Work instructions:
Search the data below for the word "DestinationPath" and copy each line that holds it.

Pictures paired with source code:
____________________

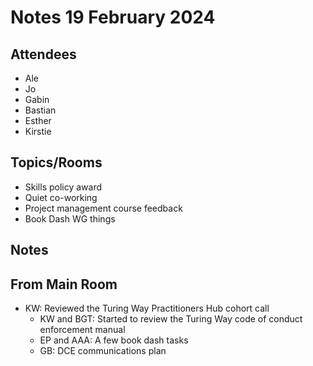 # Notes 19 February 2024

## Attendees

* Ale
* Jo
* Gabin
* Bastian
* Esther
* Kirstie

## Topics/Rooms

* Skills policy award
* Quiet co-working
* Project management course feedback
*  Book Dash WG things

## Notes

## From Main Room
* KW: Reviewed the Turing Way Practitioners Hub cohort call
   * KW and BGT: Started to review the Turing Way code of conduct enforcement manual
   * EP and AAA: A few book dash tasks
   * GB: DCE communications plan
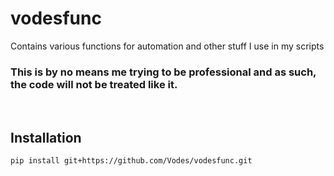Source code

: # vodesfunc

Contains various functions for automation and other stuff I use in my scripts

### This is by no means me trying to be professional and as such, the code will not be treated like it.
<br>

## Installation

`pip install git+https://github.com/Vodes/vodesfunc.git`

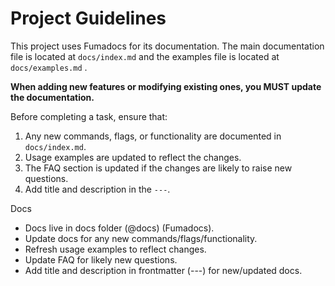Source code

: # Project Guidelines

This project uses Fumadocs for its documentation. The main documentation file is located at `docs/index.md` and the examples file is located at `docs/examples.md` .

**When adding new features or modifying existing ones, you MUST update the documentation.**

Before completing a task, ensure that:

1.  Any new commands, flags, or functionality are documented in `docs/index.md`.
2.  Usage examples are updated to reflect the changes.
3.  The FAQ section is updated if the changes are likely to raise new questions.
4.  Add title and description in the `---`.

Docs

- Docs live in docs folder (@docs) (Fumadocs).
- Update docs for any new commands/flags/functionality.
- Refresh usage examples to reflect changes.
- Update FAQ for likely new questions.
- Add title and description in frontmatter (---) for new/updated docs.
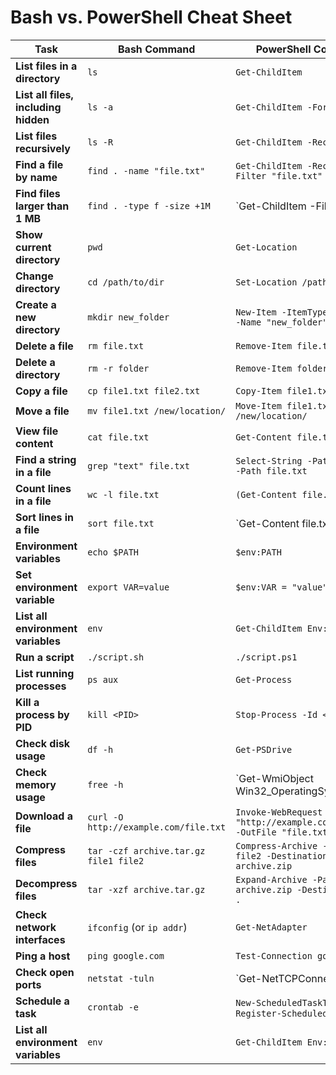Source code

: # Bash vs. PowerShell Cheat Sheet

| **Task**                             | **Bash Command**                                       | **PowerShell Command**                                      |
|--------------------------------------|-------------------------------------------------------|------------------------------------------------------------|
| **List files in a directory**         | `ls`                                                 | `Get-ChildItem`                                            |
| **List all files, including hidden**  | `ls -a`                                              | `Get-ChildItem -Force`                                     |
| **List files recursively**            | `ls -R`                                              | `Get-ChildItem -Recurse`                                   |
| **Find a file by name**               | `find . -name "file.txt"`                            | `Get-ChildItem -Recurse -Filter "file.txt"`                |
| **Find files larger than 1 MB**       | `find . -type f -size +1M`                           | `Get-ChildItem -File -Recurse | Where-Object { $_.Length -gt 1MB }` |
| **Show current directory**            | `pwd`                                                | `Get-Location`                                             |
| **Change directory**                  | `cd /path/to/dir`                                    | `Set-Location /path/to/dir`                                |
| **Create a new directory**            | `mkdir new_folder`                                   | `New-Item -ItemType Directory -Name "new_folder"`          |
| **Delete a file**                     | `rm file.txt`                                        | `Remove-Item file.txt`                                     |
| **Delete a directory**                | `rm -r folder`                                       | `Remove-Item folder -Recurse`                              |
| **Copy a file**                       | `cp file1.txt file2.txt`                             | `Copy-Item file1.txt file2.txt`                            |
| **Move a file**                       | `mv file1.txt /new/location/`                        | `Move-Item file1.txt /new/location/`                       |
| **View file content**                 | `cat file.txt`                                       | `Get-Content file.txt`                                     |
| **Find a string in a file**           | `grep "text" file.txt`                               | `Select-String -Pattern "text" -Path file.txt`             |
| **Count lines in a file**             | `wc -l file.txt`                                     | `(Get-Content file.txt).Length`                            |
| **Sort lines in a file**              | `sort file.txt`                                      | `Get-Content file.txt | Sort-Object`                     |
| **Environment variables**             | `echo $PATH`                                         | `$env:PATH`                                                |
| **Set environment variable**          | `export VAR=value`                                   | `$env:VAR = "value"`                                       |
| **List all environment variables**    | `env`                                                | `Get-ChildItem Env:`                                       |
| **Run a script**                      | `./script.sh`                                        | `./script.ps1`                                             |
| **List running processes**            | `ps aux`                                             | `Get-Process`                                              |
| **Kill a process by PID**             | `kill <PID>`                                         | `Stop-Process -Id <PID>`                                   |
| **Check disk usage**                  | `df -h`                                              | `Get-PSDrive`                                              |
| **Check memory usage**                | `free -h`                                            | `Get-WmiObject Win32_OperatingSystem | Select-Object TotalVisibleMemorySize,FreePhysicalMemory` |
| **Download a file**                   | `curl -O http://example.com/file.txt`               | `Invoke-WebRequest -Uri "http://example.com/file.txt" -OutFile "file.txt"` |
| **Compress files**                    | `tar -czf archive.tar.gz file1 file2`               | `Compress-Archive -Path file1, file2 -DestinationPath archive.zip` |
| **Decompress files**                  | `tar -xzf archive.tar.gz`                           | `Expand-Archive -Path archive.zip -DestinationPath .`      |
| **Check network interfaces**          | `ifconfig` (or `ip addr`)                           | `Get-NetAdapter`                                           |
| **Ping a host**                       | `ping google.com`                                    | `Test-Connection google.com`                               |
| **Check open ports**                  | `netstat -tuln`                                     | `Get-NetTCPConnection | Where-Object { $_.State -eq "Listen" }` |
| **Schedule a task**                   | `crontab -e`                                         | `New-ScheduledTaskTrigger` and `Register-ScheduledTask`    |
| **List all environment variables**    | `env`                                                | `Get-ChildItem Env:`                                       |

____________________

Result of this exercise:
| **Compress files**                    | `tar -czf archive.tar.gz file1 file2`               | `Compress-Archive -Path file1, file2 -DestinationPath archive.zip` |
| **Decompress files**                  | `tar -xzf archive.tar.gz`                           | `Expand-Archive -Path archive.zip -DestinationPath .`      |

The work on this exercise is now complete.